Movement Lab MeMoSa: From "Outside Out" to "Open Machine" by Rashaun Mitchell + Silas Riener.
From "Outside Out" to "Open Machine" by Rashaun Mitchell + Silas Riener is the first MeMoSa of 2025-2026!!!
Wednesday, September 10th | 6:00-7:15 PM (Doors 5:45 PM)
ABOUT THE MEMOSA
Rashaun + Silas will share documentation of their recent public work Outside Out, incorporating drones and mobile cameras, created for the inaugural Sugar, Sugar! festival at Domino Park in Williamsburg. They will discuss the process of integrating new media into their dances, and the forthcoming project Open Machine, featuring ground-breaking media design by Jesse Stiles to premiere at NYU Skirball September 19-20.
ABOUT THE WORK
Open Machine is the newest work from acclaimed choreographers Rashaun Mitchell + Silas Riener. A co-commission from NYU Skirball and The Walker Art Center, Open Machine extends Mitchell and Riener’s experiments with dance for cameras and screens—such as in TESSERACT, their 2017 collaboration with Charles Atlas—and incorporates recent group practices of uncertainty. Celebrated for their innovative, collaborative choreography the duo channel this signature precision in Open Machine, where technological and human paths converge into a dynamic choreography for the stage that imagines an Artificial Intelligence lovingly programmed by experimental dance.

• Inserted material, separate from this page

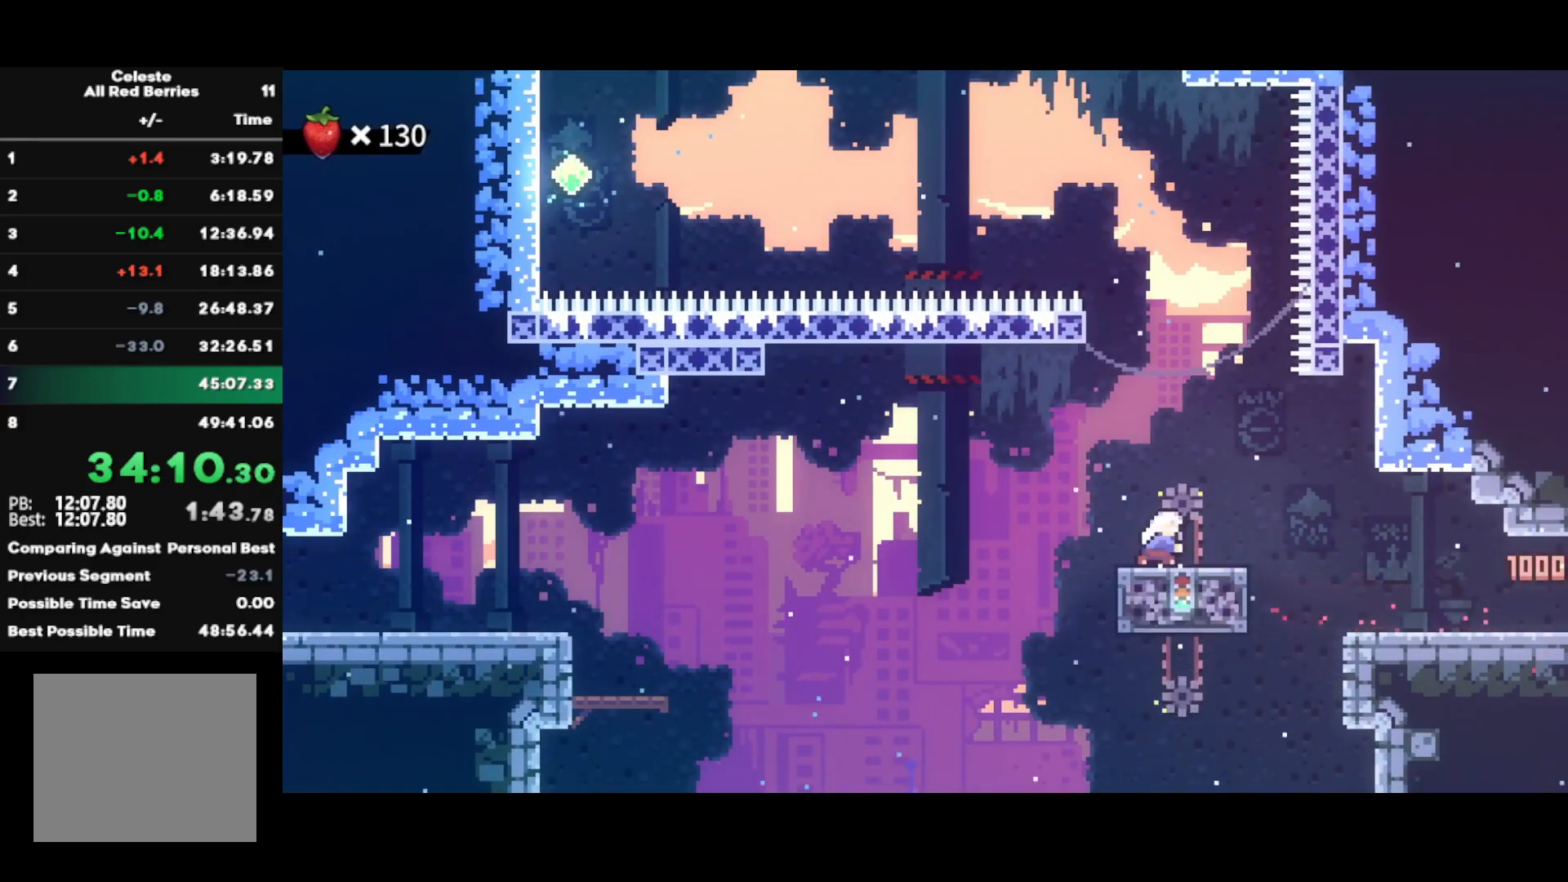
{"buttons": [], "left_stick": "up-left", "right_stick": "center", "events": [[83, "SQUARE", "up"], [100, "left_stick", "left"], [167, "CROSS", "down"], [450, "left_stick", "up-left"], [483, "CROSS", "up"]]}
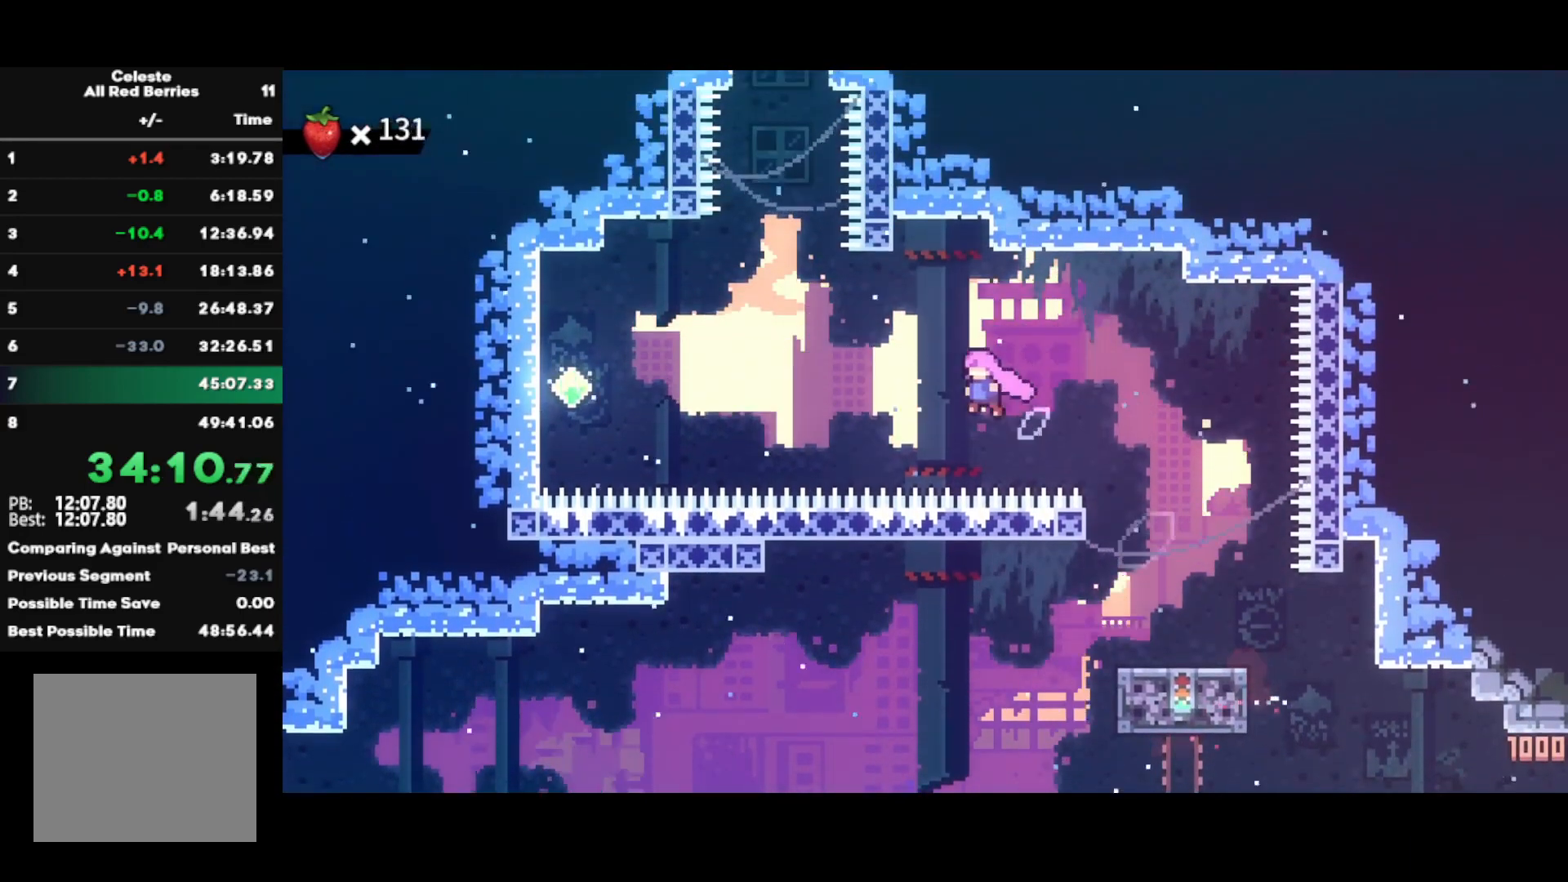
{"buttons": [], "left_stick": "up", "right_stick": "center", "events": [[67, "CIRCLE", "down"], [233, "CIRCLE", "up"], [317, "left_stick", "up"], [367, "SQUARE", "down"], [500, "SQUARE", "up"]]}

Rashaun Mitchell + Silas Riener are New York-based dance artists. Their work involves the building of collaborative worlds through improvisational techniques, digital technologies, and material construction. They met as dancers in the Merce Cunningham Dance company and since 2010 they have created over 25 multidisciplinary dance works including site-responsive installations, concert dances, gallery performances and dances for film in venues such as the Brooklyn Academy of Music, Barbican Centre, REDCAT, The Walker Art Center, and MoMA/PS1. Throughout they have maintained a commitment to queer culture and aesthetics.
To visit, please RSVP by email with “FULL NAME + EMAIL” to movement@barnard.edu before the event. We will coordinate entry through the main entrance (3009 Broadway). Visitors with Barnard/Columbia IDs may enter without prior arrangement.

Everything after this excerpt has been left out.